There could be some $109 million in education spending cuts alone, and an additional $160 million in health care cuts, much from Medicaid — unfavorable circumstances for the rollout of Mr. Jindal’s ambitious new plan to partly privatize Medicaid in the state.
In fairness, Jindal understands that, although education and health care cuts are unfortunate, the Louisiana Constitution offers him few alternatives; education and health care expenditures are not protected.
Still, the numbers don’t lie. The Stelly shortfall is $359 million, and proposed cuts in health care and education total $269 million.
We are constantly the victims of our own short-sightedness. Louisiana is a poor state, a state that hovers, as Mr. Jindal liked to say on the campaign trail, on the bottoms of the good lists and the tops of the bad lists, and this doesn’t seem likely to change any time soon.
The consequences are real in a state long ago overtaken by regional neighbors more tightly focused on educational institutions. “It reduces the state’s competitiveness in attracting new business,” Mr. Lombardi said. “This is a real economic development issue for the state.”
Mr. Brandt, of the public affairs council, said cutting education would only increase migration from the state.

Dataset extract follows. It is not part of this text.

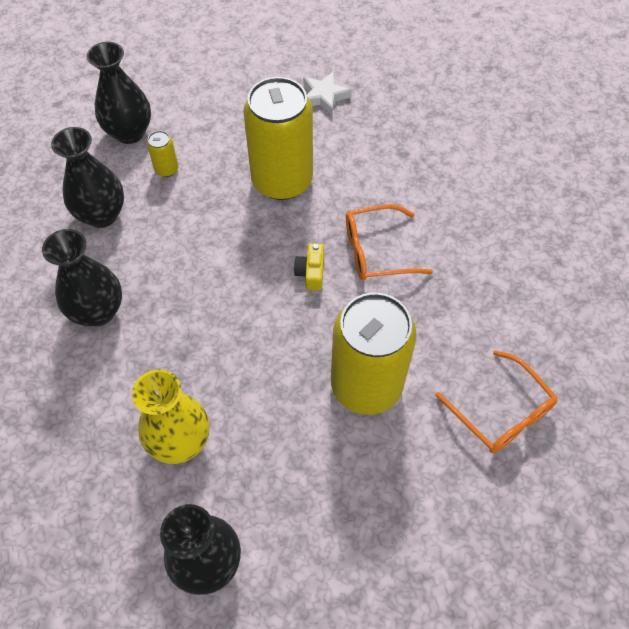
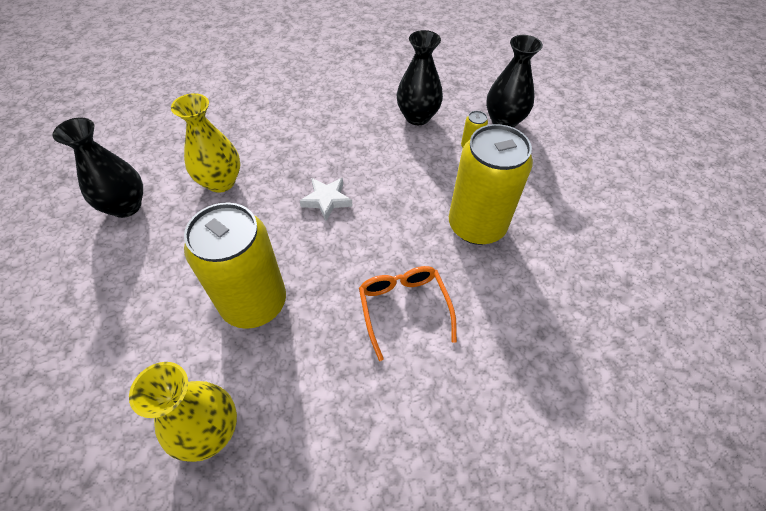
camera: 85 degrees right, 5 degrees down
(98, 311) = (331, 126): black vase -> none
(311, 272) = (374, 254): yellow camera -> none
(324, 96) = (599, 254): white star -> white star (327, 200)
(501, 412) = (209, 431): orange glasses -> yellow vase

Louisiana, he said. has “gotten by with these resources others don’t have.”
“We’ve not made the decisions we need to,” he said, “to get us out of the high-poverty, low-education cycle.”
It should also be noted that the same legislature who repealed the Stelly plan, even though the Governor was initially opposed to it, also voted to reward itself with pay raises, which the Governor initially supported and balked at vetoing.
With respect to Mr. Brandt, we haven’t only refused to make the right decisions; we’ve refused to acknowledge the problems.